The abstract, ‘painting’ – in the musical sense – on his new record certainly jumps out. The singer very much goes for melody and song construction first this time around, with the lyrics, delivered in a voice barely recognisable as Gray, added later.
“I guess it’s a bit more abstract in the way it’s done,” he says. “It’s a kind of montage. I felt like moving away from telling a story too obviously. I wanted it to be a little more instinctive, and to move away from the idea of writing anything too directly about my life.”
“I took some time away because you just can’t keep drawing from that same well for too long. I feel revitalised by it. The [recent] ‘best of’ album was really a business decision. People like to hear the hits, and I’m trying to operate a record label at a time when records don’t sell that well, so it made sense to do it. I have a lot of running costs, including staff to pay, and you have to think about that.”
As well as an assortment of electronic equipment that’s going to make Gray’s latest tour a step away from anything he’s done before, there’s a lot of interesting quirks to be found on the new record, such as the sampled recording of a slamming of a door in the studio. Much of the musical side of the album will be reproduced using a computer live, with Gray’s voice straying outside of his instinctive range, and his style displaying something entirely new. Though the old classics will be on display, too, naturally.

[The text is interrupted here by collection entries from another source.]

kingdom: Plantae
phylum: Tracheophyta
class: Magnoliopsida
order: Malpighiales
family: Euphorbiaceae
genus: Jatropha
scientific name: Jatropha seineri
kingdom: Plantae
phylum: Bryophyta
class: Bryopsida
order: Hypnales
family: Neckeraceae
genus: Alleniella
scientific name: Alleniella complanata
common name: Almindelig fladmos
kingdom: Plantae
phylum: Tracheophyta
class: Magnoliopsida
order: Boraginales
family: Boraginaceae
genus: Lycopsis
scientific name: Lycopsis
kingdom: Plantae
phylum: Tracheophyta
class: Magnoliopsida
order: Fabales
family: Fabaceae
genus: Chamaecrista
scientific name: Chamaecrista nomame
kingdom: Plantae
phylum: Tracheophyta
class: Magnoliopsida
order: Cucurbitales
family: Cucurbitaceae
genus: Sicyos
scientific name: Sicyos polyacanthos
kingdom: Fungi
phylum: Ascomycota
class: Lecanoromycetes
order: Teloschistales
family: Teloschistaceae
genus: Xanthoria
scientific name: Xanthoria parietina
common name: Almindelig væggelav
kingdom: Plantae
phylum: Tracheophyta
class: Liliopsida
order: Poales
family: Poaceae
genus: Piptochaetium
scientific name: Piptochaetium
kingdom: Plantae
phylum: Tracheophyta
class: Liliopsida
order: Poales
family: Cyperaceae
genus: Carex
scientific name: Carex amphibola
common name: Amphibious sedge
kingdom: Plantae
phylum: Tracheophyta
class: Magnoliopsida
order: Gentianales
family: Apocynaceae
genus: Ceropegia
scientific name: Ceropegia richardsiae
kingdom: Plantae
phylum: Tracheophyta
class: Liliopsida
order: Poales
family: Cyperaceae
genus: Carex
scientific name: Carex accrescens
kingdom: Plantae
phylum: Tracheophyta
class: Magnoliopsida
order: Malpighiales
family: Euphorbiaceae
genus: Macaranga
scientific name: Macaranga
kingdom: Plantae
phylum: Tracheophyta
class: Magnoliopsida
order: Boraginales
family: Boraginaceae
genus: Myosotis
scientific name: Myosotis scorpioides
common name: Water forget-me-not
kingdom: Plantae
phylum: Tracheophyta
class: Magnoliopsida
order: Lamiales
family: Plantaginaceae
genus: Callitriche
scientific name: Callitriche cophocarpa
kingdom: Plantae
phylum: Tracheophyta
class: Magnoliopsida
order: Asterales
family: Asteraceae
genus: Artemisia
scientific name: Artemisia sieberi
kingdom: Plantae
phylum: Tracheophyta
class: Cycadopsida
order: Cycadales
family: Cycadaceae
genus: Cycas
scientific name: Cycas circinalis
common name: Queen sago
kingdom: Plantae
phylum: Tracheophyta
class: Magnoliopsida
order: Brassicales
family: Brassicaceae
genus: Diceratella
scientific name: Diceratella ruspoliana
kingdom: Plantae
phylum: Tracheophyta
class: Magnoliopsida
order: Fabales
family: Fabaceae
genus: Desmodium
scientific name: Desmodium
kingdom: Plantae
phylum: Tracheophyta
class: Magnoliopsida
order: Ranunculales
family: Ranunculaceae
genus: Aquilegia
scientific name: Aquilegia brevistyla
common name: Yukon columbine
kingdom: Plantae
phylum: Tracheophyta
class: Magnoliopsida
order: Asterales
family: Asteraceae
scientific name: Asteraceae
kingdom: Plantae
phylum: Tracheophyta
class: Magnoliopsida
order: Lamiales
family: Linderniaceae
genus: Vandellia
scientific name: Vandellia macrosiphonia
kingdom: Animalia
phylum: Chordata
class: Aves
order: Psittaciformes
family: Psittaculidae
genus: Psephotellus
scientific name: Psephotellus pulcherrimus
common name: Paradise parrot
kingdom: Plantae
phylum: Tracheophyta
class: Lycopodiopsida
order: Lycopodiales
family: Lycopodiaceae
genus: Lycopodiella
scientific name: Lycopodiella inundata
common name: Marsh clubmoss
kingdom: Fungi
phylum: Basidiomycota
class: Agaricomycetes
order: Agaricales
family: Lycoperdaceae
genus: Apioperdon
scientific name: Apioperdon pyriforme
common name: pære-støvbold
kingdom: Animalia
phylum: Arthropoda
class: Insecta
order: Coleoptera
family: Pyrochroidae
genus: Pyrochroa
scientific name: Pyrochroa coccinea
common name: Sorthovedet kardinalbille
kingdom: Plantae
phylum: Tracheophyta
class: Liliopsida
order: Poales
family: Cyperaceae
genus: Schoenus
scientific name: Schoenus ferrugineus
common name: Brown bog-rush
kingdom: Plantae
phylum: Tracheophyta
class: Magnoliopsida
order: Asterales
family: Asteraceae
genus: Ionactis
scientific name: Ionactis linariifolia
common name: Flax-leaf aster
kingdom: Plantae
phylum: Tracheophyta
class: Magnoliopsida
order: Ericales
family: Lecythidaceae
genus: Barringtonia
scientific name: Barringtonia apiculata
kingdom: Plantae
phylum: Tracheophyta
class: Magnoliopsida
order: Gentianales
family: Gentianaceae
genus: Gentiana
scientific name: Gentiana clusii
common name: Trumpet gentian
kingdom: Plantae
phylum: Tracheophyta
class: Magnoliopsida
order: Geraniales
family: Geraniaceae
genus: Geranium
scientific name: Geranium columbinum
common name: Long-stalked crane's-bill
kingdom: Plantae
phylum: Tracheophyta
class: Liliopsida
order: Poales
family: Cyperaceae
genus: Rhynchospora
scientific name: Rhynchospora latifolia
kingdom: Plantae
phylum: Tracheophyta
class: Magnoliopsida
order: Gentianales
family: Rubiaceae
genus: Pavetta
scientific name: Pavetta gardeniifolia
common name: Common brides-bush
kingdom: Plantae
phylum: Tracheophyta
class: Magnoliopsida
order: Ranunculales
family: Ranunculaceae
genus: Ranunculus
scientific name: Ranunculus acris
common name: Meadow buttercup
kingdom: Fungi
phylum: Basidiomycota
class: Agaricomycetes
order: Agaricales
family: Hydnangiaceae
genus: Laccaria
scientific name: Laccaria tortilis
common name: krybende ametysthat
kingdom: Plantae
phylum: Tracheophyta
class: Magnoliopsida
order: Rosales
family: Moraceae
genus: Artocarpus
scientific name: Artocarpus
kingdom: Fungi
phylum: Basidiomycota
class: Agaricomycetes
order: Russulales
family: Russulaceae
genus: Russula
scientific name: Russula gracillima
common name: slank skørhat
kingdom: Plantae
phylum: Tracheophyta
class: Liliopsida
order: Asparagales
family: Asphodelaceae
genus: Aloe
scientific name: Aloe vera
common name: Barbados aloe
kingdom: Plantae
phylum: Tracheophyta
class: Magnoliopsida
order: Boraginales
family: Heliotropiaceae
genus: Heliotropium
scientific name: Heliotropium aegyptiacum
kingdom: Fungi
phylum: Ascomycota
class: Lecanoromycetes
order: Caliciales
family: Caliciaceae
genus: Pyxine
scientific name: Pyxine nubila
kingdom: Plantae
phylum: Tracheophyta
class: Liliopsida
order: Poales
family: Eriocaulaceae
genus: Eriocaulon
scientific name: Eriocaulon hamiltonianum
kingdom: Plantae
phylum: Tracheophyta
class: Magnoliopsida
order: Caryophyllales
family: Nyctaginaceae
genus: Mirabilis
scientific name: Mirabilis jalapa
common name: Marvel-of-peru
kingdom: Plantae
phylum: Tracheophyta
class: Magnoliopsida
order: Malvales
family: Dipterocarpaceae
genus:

“It’ll be more like a live studio on stage,” he explains. “I won’t be bringing the big band I had on my last tour. It’ll be a slightly different experience, and more complicated to do in some ways. I’ve had to get used to playing these tracks.”
“You have to give people what they want, too” he jokes, though not before confirming that he’ll be working hard on getting plenty of the new album into the live arena. “Most of the tour sold out straight away, which is a great feeling when I’ve been away for a little while.”.
As for the future? “I already have the material for another album that will come out after this one,” he laughs. “It’s very different to this, more back to me and my guitar, but the contrast in writing them really kept things interesting.”
For all the wonderful, textured exploration on ‘Gold In A Brass Age’, perhaps that new ‘Babylon’ moment is still only a record away.